December 8, 1672
Death of Johann Christian Baron von Boyneburg in Mainz, Germany. He was a diplomat of the archbishop-elector of Mainz, Philipp von Schönborn. He was a principal negotiator of the League of the Rhine (1658) by which an alliance was struck between several small German states and France to defend against the re-establishment of Habsburg domination sought by the Holy Roman emperor, Leopold I.
December 8, 1815
Birth of Adolf von Menzel in Breslau, Germany (now in Poland). Menzel was a very popular German Realist artist noted for drawings, etchings, and paintings. His paintings involving Friedrich the Great were favorites of the age.
December 8, 1896
Death of Ernst Engel (1821-1896) in Radebeul, Germany. Engel was a statistician. He was head of the Saxon statistical office from 1854 to 1858 and the head of the Prussian statistical office from 1860 to 1882. He undertook a study of Belgian families in which he concluded that the income of a family is in inverse proportion to the proportion of income spent on food. This is now known as the “Engel curve”. He also undertook a study of the size of the Prussian rye harvest in relation to the price of rye. This study was the first of its sort and led to the theory of supply and demand.
December 8, 1914
In World War I the German admiral Maximilian Graf von Spee is defeated by a British naval group near the Falkland Islands. Spee’s flagship is sunk and Spee dies.
December 8, 1942
Death of Albert Kahn in Detroit, MI (born in Rhaunen, Germany). Kahn immigrated to the United States with his family as a teenager.
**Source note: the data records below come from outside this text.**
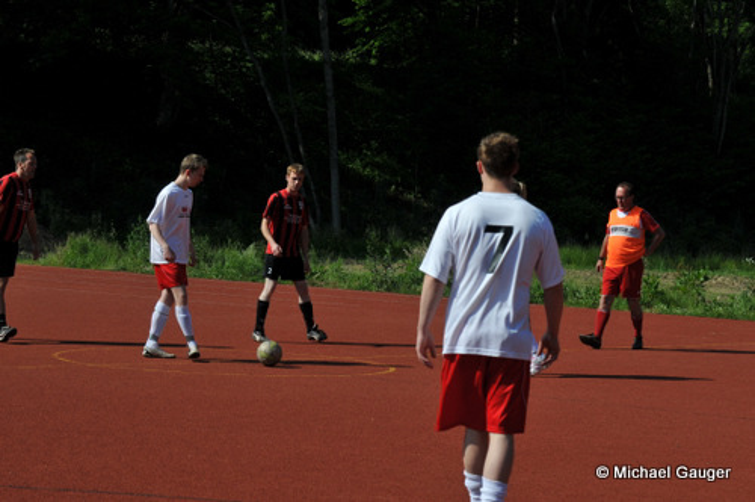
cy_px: 251
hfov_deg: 19.5
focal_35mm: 105
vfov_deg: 13.0
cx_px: 378
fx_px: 2199
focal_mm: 70
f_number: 8
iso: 250
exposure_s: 1/1250
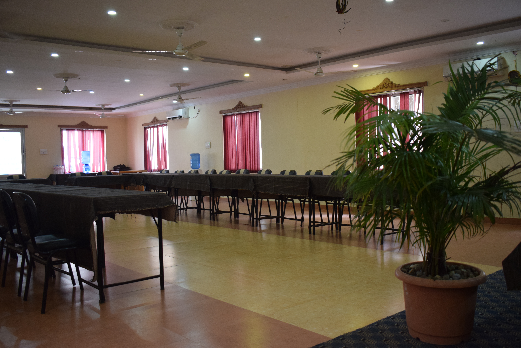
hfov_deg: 57.2
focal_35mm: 33
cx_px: 260
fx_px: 478
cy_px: 174
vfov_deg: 40.0
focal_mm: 22
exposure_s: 1/60
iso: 1000
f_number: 3.8
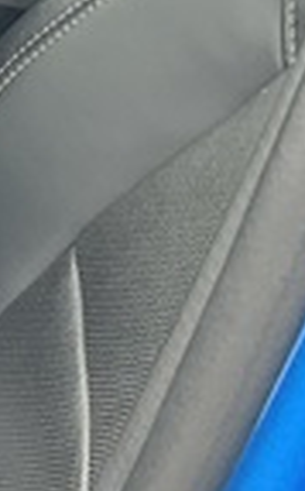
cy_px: -237
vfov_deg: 14.2
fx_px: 1841
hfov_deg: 7.8
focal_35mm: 138
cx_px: -703
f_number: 1.8
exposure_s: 1/122
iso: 32
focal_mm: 3
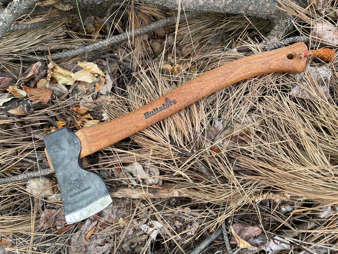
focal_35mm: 26
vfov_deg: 53.1
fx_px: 254
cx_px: 169
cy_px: 127
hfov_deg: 67.3
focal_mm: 4.2
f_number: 1.6
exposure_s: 1/121
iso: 32
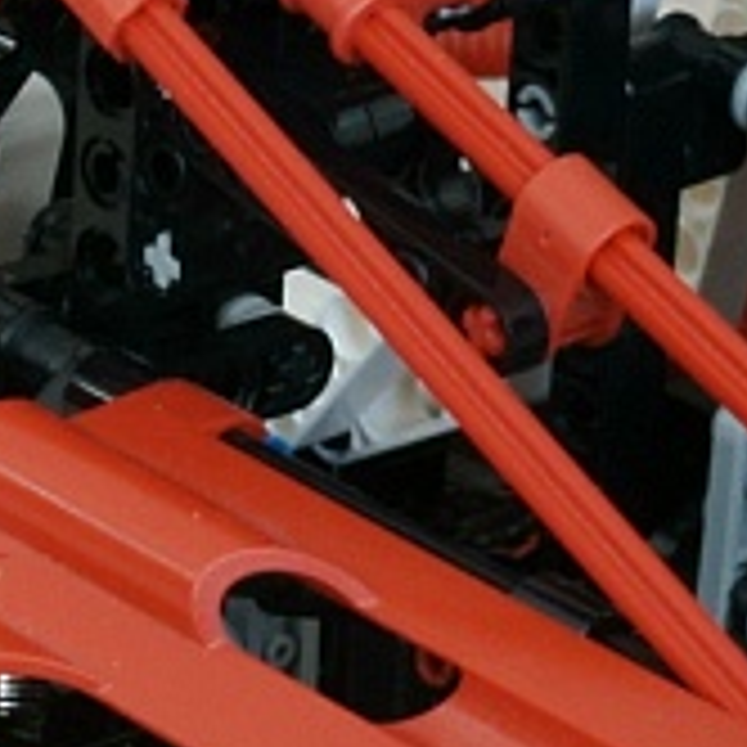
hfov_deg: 8.5
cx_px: 153
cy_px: 686
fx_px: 5005
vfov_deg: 8.5
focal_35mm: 205
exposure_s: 1/6
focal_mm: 26
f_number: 10
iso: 800
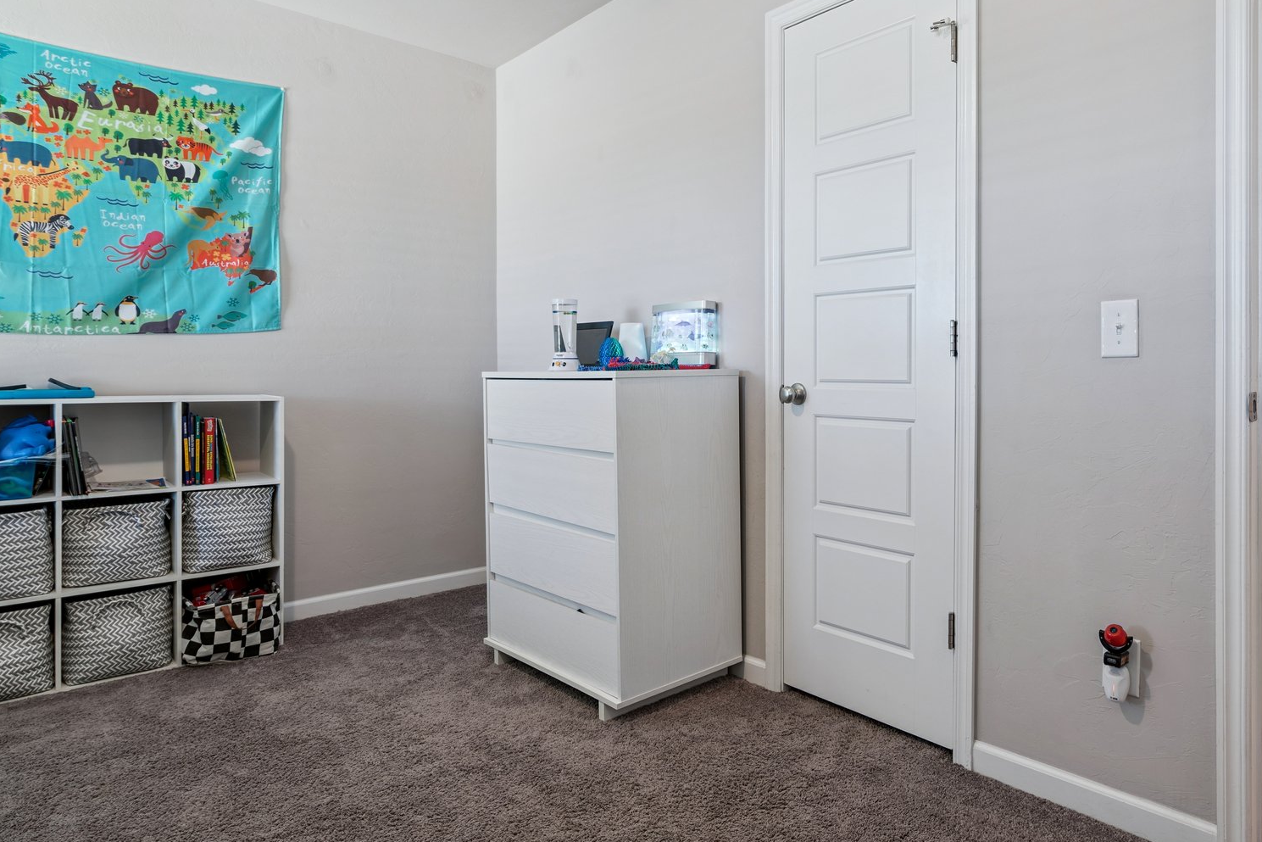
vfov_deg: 57.0
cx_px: 783
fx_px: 771
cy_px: 358
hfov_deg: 77.3
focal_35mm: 22
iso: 200
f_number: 7.1
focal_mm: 16
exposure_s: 1/4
He became an industrial architect, designing factories, primarily automobile factories. His first commission was in 1904 for the Packard Motor Company. He designed for most of the car companies, but most extensively for Ford, for which he planned over a thousand projects. Internationally his largest client was the Soviet Union for which he designed 521 factories.
December 8, 1976
The U.N. General Assembly re-elects Kurt Waldheim of Austria as Secretary General for a second term.